In engineering mechanics, a classic approach for the calculation of displacements (virtual work method) requires the evaluation of the definite integral of the product of two continuous functions in $[x_1,x_2]$. For beam elements the first function is arbitrary and the second one is linear. In the literature it is common to use a visual trick to evaluate those integrals for beams. The trick is summarized in the following equation:
$\int_{x_1}^{x_2}y_1(x) y_2(x)dx = a_{y_1}\bar{y_2}$
where $y_1(x)$ is the arbitrary function, $y_2(x)$ is a linear function, $a_{y_1}$ is the area of the graph of $y_1(x)$ between $x_1$ and $x_2$, and $\bar{y_2}$ is the ordinate of $y_2$ opposite to the centorid of $a_{y_1}$.
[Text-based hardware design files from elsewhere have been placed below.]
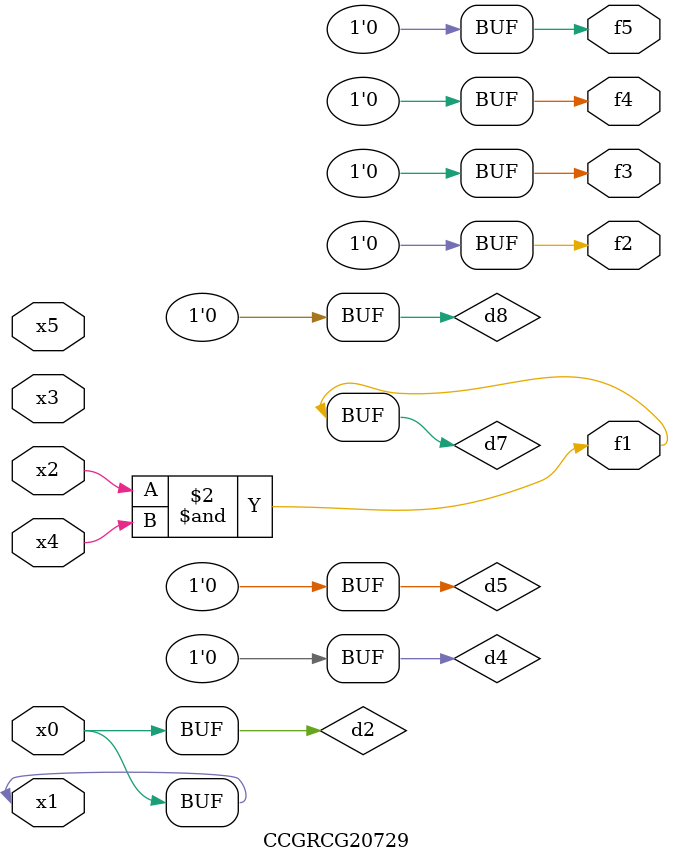
<source format=v>
module CCGRCG20729(
	input x0, x1, x2, x3, x4, x5,
	output f1, f2, f3, f4, f5
);

	wire d1, d2, d3, d4, d5, d6, d7, d8, d9;

	nand (d1, x1);
	buf (d2, x0, x1);
	nand (d3, x2, x4);
	and (d4, d1, d2);
	and (d5, d1, d2);
	nand (d6, d1, d3);
	not (d7, d3);
	xor (d8, d5);
	nor (d9, d5, d6);
	assign f1 = d7;
	assign f2 = d8;
	assign f3 = d8;
	assign f4 = d8;
	assign f5 = d8;
endmodule

</source>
Unfotunately I can't find any references with the proof for that equation. Do you have any ideas how I can justify the usage of the afformentioned equation?
Just write the linear function as $y_2(x) = cx + d$.
\begin{align} \int_{x_1}^{x_2}y_1(x) y_2(x) dx &= \int_{x_1}^{x_2}y_1(x) (cx + d) dx = c \int_{x_1}^{x_2} x y_1(x) dx + d \int_{x_1}^{x_2}y_1(x) dx \\ &= \left(\int_{x_1}^{x_2}y_1(x) dx\right) \left( c \frac{\int_{x_1}^{x_2} x y_1(x) dx}{\int_{x_1}^{x_2} y_1(x) dx} + d \right). \end{align} Notice that the first term is the area of $y_1$ and the second term is applying $y_2$ to the centroid of $y_1$.